The benefits for businesses being able to function purely online became glaringly clear. Companies that could easily shift to remote work and continue business as usual fared far better than those scrambling to implement new technologies in order to not only stay competitive, but to survive through such unprecedented times.
Beyond general survival, the benefits of pursuing digital transformation are numerous.

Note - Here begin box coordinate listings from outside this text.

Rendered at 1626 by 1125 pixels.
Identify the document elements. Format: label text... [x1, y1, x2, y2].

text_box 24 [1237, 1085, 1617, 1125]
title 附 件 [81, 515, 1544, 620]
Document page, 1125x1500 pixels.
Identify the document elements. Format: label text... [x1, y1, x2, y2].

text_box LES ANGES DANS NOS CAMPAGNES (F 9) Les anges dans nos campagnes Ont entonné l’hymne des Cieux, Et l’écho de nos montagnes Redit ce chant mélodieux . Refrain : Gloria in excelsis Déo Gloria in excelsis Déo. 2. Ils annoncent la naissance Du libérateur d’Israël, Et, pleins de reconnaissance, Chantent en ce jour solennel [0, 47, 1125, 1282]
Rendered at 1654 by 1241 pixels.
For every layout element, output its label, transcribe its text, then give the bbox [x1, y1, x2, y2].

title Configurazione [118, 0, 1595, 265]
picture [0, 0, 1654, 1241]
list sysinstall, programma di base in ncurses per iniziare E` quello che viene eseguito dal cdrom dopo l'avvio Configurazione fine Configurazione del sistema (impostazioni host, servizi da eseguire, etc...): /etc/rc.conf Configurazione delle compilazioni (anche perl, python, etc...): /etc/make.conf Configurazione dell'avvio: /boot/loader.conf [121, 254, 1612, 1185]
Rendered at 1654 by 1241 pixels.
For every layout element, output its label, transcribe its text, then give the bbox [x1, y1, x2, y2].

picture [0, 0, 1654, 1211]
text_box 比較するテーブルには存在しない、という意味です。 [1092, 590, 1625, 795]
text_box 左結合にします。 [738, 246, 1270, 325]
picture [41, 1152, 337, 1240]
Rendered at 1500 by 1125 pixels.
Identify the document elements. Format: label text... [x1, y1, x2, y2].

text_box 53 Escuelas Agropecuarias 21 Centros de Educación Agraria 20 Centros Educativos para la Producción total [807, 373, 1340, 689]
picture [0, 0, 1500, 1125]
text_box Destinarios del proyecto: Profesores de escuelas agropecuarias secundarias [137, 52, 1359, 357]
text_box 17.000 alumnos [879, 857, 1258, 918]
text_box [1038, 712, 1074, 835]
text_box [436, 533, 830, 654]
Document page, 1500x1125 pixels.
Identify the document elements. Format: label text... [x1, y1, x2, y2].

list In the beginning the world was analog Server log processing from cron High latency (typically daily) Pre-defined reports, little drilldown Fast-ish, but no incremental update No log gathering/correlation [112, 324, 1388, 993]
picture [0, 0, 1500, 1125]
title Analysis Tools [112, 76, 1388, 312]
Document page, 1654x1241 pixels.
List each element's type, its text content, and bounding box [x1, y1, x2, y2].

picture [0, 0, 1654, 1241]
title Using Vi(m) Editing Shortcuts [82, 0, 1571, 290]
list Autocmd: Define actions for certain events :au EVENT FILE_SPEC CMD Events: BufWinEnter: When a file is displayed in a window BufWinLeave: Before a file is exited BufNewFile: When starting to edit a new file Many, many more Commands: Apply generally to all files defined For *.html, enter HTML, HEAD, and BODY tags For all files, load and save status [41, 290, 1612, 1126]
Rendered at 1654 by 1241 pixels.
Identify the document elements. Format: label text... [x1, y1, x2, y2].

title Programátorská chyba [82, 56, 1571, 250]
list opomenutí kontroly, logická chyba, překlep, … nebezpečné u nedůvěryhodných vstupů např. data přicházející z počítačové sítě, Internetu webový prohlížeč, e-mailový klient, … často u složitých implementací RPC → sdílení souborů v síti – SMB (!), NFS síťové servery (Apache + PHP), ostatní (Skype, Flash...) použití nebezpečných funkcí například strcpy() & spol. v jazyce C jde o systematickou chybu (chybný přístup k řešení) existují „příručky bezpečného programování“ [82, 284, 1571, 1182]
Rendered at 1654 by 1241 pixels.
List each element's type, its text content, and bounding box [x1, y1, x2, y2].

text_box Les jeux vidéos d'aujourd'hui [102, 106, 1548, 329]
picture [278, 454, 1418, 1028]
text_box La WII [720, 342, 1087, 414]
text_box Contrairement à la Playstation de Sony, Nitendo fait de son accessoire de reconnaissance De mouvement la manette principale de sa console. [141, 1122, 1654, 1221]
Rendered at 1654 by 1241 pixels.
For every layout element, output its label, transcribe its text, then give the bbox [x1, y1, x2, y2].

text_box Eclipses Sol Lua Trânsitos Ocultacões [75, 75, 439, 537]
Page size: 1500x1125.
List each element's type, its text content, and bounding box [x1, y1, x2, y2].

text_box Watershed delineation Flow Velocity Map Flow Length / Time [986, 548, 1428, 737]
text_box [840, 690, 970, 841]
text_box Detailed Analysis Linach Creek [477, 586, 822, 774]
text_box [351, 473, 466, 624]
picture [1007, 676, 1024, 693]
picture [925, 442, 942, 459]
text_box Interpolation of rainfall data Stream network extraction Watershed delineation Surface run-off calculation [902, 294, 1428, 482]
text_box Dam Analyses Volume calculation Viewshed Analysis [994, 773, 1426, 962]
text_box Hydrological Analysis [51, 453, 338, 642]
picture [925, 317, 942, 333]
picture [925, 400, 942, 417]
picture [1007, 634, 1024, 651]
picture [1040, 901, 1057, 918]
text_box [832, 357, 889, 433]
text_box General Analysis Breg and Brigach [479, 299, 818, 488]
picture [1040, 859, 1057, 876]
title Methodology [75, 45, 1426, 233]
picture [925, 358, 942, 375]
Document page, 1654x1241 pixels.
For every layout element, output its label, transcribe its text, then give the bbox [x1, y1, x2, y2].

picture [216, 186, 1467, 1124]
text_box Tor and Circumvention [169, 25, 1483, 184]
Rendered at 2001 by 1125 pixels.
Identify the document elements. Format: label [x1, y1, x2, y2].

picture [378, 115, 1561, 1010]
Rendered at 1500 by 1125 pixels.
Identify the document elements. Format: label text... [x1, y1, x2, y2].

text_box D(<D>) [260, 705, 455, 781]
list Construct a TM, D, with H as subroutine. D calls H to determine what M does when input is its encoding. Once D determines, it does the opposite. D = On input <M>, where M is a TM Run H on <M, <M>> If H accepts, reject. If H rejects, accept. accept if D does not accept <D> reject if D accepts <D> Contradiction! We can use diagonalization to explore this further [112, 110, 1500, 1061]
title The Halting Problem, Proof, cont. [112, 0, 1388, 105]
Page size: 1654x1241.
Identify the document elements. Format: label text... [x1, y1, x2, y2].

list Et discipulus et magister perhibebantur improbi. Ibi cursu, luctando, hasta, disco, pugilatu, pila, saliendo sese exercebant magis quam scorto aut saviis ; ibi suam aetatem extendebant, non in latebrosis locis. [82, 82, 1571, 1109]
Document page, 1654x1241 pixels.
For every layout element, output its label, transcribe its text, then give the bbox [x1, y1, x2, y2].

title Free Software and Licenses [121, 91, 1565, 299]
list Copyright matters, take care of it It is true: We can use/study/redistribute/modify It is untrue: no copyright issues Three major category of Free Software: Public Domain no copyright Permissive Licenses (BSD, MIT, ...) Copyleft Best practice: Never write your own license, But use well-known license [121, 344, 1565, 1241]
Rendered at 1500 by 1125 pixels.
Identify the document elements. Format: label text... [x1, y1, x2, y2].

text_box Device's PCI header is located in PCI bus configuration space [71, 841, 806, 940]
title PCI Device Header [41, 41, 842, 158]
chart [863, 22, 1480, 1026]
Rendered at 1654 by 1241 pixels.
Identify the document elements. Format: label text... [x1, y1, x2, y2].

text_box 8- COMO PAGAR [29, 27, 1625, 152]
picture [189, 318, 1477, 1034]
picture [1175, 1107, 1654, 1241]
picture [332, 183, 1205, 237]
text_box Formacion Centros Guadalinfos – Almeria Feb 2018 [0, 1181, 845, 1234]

More efficient workflows: digital solutions for document handling and processing can remove unnecessary, time-consuming extra steps
Lower risk of manual errors: by automating processes, the risk of human error can be significantly reduced
Improved employee experience: faster, more efficient workflows mean a better, more efficient experience for staff
Reduced environmental impact: by taking traditionally paper-based processes online, businesses can quickly reduce their footprint
A better customer experience: digital solutions can allow you to offer more tailored processes, giving customers a most positive experience
An easily traceable activity history: no more files or jumping from system to system. Track activity for particular documents or processes.
Authenticated electronic signatures: request and collect verified signatures from necessary parties quickly and easily online.
Planning a digital transformation
Making the transition to more digital business operations and customer interaction can be simple but more often requires a series of steps to help prevent obstacles and other speed bumps along the way.
There are 6 well-defined steps for businesses looking to make a digital transformation. Many might not be starting at step 1, but rather somewhere along the way to fully digital operations. Some steps overlap, or companies may find that they need to backtrack to implement better solutions. There is certainly an argument for trying new tools and adjusting as needed.
The steps are as follows:
Business as usual: companies operate as they always have in every sense. No new systems or processes are in place.
Present and active: digital options are looked at to start to help specific parts of the business and some experimentation is happening.
Formalized: the digital approach becomes broader and is intentional. The business looks at how technology can help overall.
Strategic: staff start seeing the benefits and work together to help accelerate the digital transformation process.
Converged: digital transformation becomes a focus as roles and workflows change and take on the new approach, driving more adoption.
Innovative and adaptive: the business functions with digital transformation and adaptation at its core, making it agile and strategic.
No matter where a business is on its digital transformation journey, opportunities exist that will allow it to continue to make changes that will have an impact not only on day-to-day operations but also on internal and external experiences and the bottom line.